His superiors in the ROTC called Nolan a top cadet, but said they can't get around military policy on deafness.

"He excelled easily, whether physically, mentally," said Capt. Sid Mendoza, a course instructor and training supervisor for Nolan's unit, Bravo Company. "Whatever it was, he definitely had a drive."

"Keith Nolan is an outstanding young man," Lt. Col. Shawn Phelps, the commanding officer of the Los Angeles-area ROTC program, said in an email. "I let him participate because he was enthusiastic and thrived in the ROTC environment."

The military already has programs to retain soldiers disabled in combat, Nolan said. Today there are 41 amputees who continue to fight using prosthetics, he said, and one soldier who was blinded by an explosion in Iraq manages a military hospital.

But there's no way for people who are already disabled to enter the armed forces.

"If the military can retain some of its disabled soldiers," Nolan asked, "why not accept and enlist the service of disabled Americans as well?"

Eighty percent of military jobs do not involve combat, Nolan said. A few examples are administrative positions, finance, medical and legal services. Nolan said he'd like to work in military intelligence.

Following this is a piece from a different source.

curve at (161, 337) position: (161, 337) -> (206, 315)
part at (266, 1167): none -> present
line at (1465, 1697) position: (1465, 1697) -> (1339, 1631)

Nolan has enlisted the help of U.S. Rep. Henry Waxman (D-Calif.) to change the law barring deaf people from joining the military. Waxman's office appealed to the Army on Nolan's behalf and, after getting a negative response, referred his case to a policy analysts, Nolan said.

A Facebook site devoted to Nolan's cause (, had 1,809 fans as of Thursday

"It's not going to be easy," Kevin Nolan said of his son's effort to change military policy. "We know it's a long shot."

To bolster his case, Keith Nolan recently completed a 98-page study on the history of deafness in the military, which he hopes to someday publish. Deaf soldiers served in the Texas Revolution of 1835, the Civil War and World War II, he said.

As part of his research, Nolan interviewed several deaf Israeli soldiers he met through family and friends.

Unlike the U.S. military, the Israeli Defense Forces allow deaf people to serve in non-combat roles. The current and retired soldiers Nolan spoke to included computer and laboratory technicians, intelligence and logistics specialists and a military dog trainer.

Nolan presented some of his findings in April at an event called TEDxIslay in Los Angeles. (TED, which stands for Technology, Entertainment and Design, is a series of conferences on a wide range of topics; in this case, issues around deafness. Islay is the name of a fictional island inhabited by deaf people in a 1986 novel of the same name by Douglas Bullard.)

Audience members asked lots of good questions and provided ideas for further research, Nolan said. In particular, he noted that technology like unmanned aerial drones could make it possible for deaf people to participate, albeit indirectly, in combat.

Nolan sees a parallel between his struggle and impending repeal of the policy barring homosexuals from serving openly in the military. He quoted President Barack Obama, who said in a January speech that "no American will be forbidden from serving the country they love because of who they love."

"Obviously, President Obama did not have the deaf in mind," Nolan said in an email. "But if no American would be 'forbidden from serving the country they love,' then I want to serve."